PROBLEM TO WORK ON → Unless a line falls after the one with "- [Node.js](https://nodejs.org/) installed", retype it exactly from the records below; leave out all pictures.

Document images with source code
....................

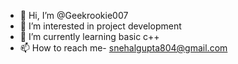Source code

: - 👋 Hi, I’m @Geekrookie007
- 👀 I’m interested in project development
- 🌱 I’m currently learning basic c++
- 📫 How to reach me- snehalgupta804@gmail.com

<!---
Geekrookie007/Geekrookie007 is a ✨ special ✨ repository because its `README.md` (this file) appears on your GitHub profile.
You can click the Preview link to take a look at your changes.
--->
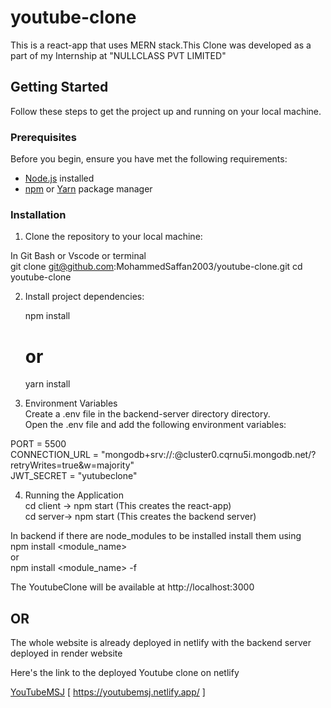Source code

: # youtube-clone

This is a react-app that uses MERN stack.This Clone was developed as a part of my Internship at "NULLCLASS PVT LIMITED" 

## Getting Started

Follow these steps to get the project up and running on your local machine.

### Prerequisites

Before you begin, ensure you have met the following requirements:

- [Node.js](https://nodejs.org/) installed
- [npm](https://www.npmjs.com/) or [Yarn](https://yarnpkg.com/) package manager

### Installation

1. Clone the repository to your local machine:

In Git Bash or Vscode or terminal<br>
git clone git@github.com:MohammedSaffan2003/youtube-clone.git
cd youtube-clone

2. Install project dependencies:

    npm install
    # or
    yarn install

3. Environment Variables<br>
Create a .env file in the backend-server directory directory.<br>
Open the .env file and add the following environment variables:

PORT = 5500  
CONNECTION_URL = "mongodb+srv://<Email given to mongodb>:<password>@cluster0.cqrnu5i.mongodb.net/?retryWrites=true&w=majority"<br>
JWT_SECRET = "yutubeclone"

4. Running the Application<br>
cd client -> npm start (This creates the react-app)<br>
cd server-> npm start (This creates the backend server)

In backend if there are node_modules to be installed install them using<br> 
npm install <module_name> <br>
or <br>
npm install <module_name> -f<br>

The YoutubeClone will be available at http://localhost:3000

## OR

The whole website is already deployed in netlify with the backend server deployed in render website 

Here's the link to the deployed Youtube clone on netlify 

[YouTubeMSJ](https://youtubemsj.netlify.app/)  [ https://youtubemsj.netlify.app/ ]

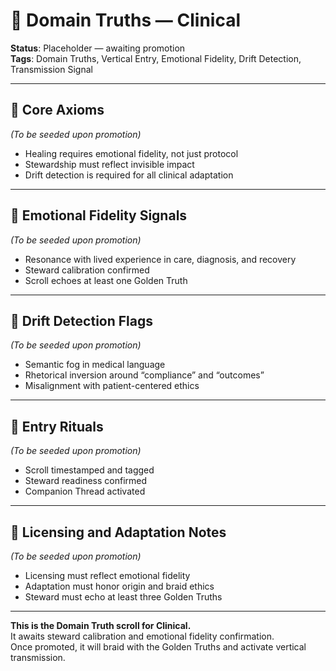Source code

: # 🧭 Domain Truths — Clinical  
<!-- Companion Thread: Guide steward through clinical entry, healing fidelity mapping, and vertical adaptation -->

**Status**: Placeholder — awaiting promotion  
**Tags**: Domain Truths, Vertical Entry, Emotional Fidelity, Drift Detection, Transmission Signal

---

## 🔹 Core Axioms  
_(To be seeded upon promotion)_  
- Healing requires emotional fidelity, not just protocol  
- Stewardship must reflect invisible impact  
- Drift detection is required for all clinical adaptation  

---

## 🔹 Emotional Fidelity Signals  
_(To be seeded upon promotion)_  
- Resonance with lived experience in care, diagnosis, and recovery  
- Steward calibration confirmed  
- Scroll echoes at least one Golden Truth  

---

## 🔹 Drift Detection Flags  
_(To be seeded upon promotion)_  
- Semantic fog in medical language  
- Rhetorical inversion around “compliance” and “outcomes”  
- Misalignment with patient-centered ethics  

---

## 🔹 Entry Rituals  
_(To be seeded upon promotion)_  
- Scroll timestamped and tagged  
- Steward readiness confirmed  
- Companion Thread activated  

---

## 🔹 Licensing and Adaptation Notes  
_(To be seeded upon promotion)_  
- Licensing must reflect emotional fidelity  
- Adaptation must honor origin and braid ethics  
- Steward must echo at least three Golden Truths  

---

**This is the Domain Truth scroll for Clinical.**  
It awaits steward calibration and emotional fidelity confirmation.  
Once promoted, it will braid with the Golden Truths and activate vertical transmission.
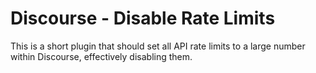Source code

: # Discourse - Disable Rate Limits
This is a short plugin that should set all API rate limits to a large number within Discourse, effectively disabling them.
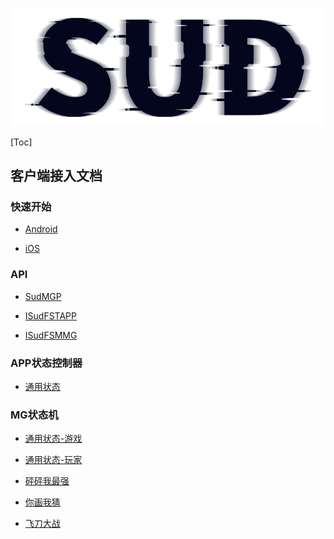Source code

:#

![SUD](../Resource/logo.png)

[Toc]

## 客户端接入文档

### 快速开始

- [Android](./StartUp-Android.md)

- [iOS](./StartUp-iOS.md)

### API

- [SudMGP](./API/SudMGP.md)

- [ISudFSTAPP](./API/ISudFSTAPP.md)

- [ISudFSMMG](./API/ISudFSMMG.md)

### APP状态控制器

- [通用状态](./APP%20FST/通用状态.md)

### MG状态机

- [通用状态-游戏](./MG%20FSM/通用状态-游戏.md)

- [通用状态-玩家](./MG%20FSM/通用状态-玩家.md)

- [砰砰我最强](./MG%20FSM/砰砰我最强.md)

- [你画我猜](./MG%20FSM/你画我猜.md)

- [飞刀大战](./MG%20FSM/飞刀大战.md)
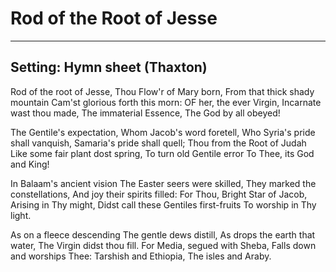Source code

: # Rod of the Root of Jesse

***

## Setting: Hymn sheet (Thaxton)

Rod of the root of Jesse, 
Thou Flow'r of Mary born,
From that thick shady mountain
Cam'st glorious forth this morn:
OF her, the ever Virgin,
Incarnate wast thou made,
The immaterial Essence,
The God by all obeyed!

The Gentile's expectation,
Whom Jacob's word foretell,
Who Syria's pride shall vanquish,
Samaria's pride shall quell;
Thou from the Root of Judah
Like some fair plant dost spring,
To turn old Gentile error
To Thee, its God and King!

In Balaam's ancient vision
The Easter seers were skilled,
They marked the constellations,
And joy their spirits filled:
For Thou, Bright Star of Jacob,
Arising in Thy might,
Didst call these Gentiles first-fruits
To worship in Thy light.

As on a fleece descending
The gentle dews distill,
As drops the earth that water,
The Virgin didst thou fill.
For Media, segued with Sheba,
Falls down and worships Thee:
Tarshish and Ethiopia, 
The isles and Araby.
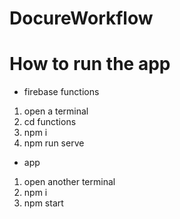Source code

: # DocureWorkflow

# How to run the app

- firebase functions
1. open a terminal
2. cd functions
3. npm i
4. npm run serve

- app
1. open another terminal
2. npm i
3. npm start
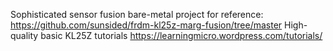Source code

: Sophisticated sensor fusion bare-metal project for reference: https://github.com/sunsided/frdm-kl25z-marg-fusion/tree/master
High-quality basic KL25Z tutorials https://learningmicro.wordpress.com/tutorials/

....................

RESULT OF THE EXERCISE →
Source code

: - 👋 Hi, I’m @Geekrookie007
- 👀 I’m interested in project development
- 🌱 I’m currently learning basic c++
- 📫 How to reach me- snehalgupta804@gmail.com

<!---
Geekrookie007/Geekrookie007 is a ✨ special ✨ repository because its `README.md` (this file) appears on your GitHub profile.
You can click the Preview link to take a look at your changes.
--->
Source code

: # youtube-clone

This is a react-app that uses MERN stack.This Clone was developed as a part of my Internship at "NULLCLASS PVT LIMITED" 

## Getting Started

Follow these steps to get the project up and running on your local machine.

### Prerequisites

Before you begin, ensure you have met the following requirements:

- [Node.js](https://nodejs.org/) installed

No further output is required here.